Mark exhales. "If you're going to do that, I have a bedroom," he informs her. "It's three-something now, right? Roger's gonna take his middle-of-the-night piss sometime in the next hour, and if he sees you without a shirt, you'll end up in bed with him."

"Mark," Maureen says slowly, "how much did you have to drink at the party?"

"A lot," says Mark, shrugging. "I don't know. Champagne and wine, that's it."

"I know," she moans. "That's all they had."

"So," says Mark, "are you going to try again?"

Maureen looks puzzled. "Try what again?"

"Propositioning me," Mark reminds her patiently. At Maureen's mildly amusing look of recollection, Mark snickers. "It's okay," he tells her sarcastically. "We all forget these things."

"Shut up," Maureen says, pushing him.

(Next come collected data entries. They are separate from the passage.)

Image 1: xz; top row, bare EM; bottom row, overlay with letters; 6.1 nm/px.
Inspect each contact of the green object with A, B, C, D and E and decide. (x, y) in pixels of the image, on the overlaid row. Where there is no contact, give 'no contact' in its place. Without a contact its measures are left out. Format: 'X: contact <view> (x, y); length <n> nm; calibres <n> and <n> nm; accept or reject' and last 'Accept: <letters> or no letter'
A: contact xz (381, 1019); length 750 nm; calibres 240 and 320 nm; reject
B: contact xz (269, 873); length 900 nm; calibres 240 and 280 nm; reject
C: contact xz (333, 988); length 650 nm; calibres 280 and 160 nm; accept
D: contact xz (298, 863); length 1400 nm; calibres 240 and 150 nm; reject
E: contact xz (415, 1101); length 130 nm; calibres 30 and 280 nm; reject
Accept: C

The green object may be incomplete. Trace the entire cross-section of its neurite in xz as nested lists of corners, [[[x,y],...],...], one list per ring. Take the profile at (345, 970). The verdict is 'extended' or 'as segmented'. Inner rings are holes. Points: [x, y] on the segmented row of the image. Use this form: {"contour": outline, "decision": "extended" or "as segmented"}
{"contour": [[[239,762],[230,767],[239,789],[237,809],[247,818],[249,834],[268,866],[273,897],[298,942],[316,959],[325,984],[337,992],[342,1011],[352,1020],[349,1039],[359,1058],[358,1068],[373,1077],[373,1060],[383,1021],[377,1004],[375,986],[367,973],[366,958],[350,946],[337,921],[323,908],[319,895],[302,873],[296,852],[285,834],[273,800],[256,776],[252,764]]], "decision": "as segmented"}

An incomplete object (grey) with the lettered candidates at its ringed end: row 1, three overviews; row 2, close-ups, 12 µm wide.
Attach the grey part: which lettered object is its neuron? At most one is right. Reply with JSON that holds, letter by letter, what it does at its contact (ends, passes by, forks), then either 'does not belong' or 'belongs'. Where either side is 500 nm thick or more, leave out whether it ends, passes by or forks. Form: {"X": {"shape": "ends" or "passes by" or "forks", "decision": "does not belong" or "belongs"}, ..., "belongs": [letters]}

Mark winces, but says nothing. For someone so small and skinny, even the lightest of shoves is noteworthy, but he does not want to bother Maureen with what he considers to be petty.

With a coy smile spreading across her face, Maureen springs to her feet. "I'm gonna go to the door, okay?" she asks hurriedly. "And, and you're gonna answer it and pretend I wasn't here before. Okay?"

Mark shrugs. "I'm tired, Maureen. Make this fast. I do not wish to indulge your drama games."

"Tough," she teases, and sticks her tongue out at Mark.

Because it is a reflex, Mark automatically replies, "Don't do that unless you're prepared to use it."

"I am, though," Maureen whines. "You're the one who won't let me."

Mark takes in a sharp breath.

"Did that work?" Maureen asks hopefully.

Exhaling deeply, Mark nods. "Yeah," he assures her. "It… it, uh, it definitely did."

"Good," says Maureen cheerfully.

It says something about the power roles of both Maureen and Mark that, in Mark's own apartment, Maureen leads her partner to the bedroom.

---

In the morning, Mark rolls onto his side. "Morning," he yawns.

But nobody is beside him.

The filmmaker gets to his feet. She must be in the bathroom, he assures himself, and walks out of his room, closing the door behind him. "Maureen?" he calls softly, not wanting to wake up Roger and Mimi.

What he sees astounds him. Roger and Mimi are already fully awake, seated at the kitchen table, taking long sips of coffee from their chipped mugs. "Hi," says Mark softly. "Um… is Maureen here? Or, uh, did she leave?"

Roger gives him a blank look.

"Maureen," Mark enunciates. "Maureen Johnson, also known as the drama queen of Avenue A. Seen her?"

"I hate to break it to you, buddy," says Roger in a voice that reminds Mark vividly of his alleged sexual partner from the previous night, "but Maureen wasn't here."

"How do you know?" Mark wails, on the verge of a breakdown.

Roger shrugs. "She spent the night at Joanne's."

"What?" Mark demands.

"Oh, she called me this morning," Roger says brightly. "They're back together now."

Mark snatches up Mimi's coffee and returns to his room, slamming the door behind him.

On his bedsheets he finds not a trail of bread crumbs, but a crust of an entirely different kind.

"ROGER!" he yells to his astounded roommate in the next room. "IT'S LAUNDRY DAY!"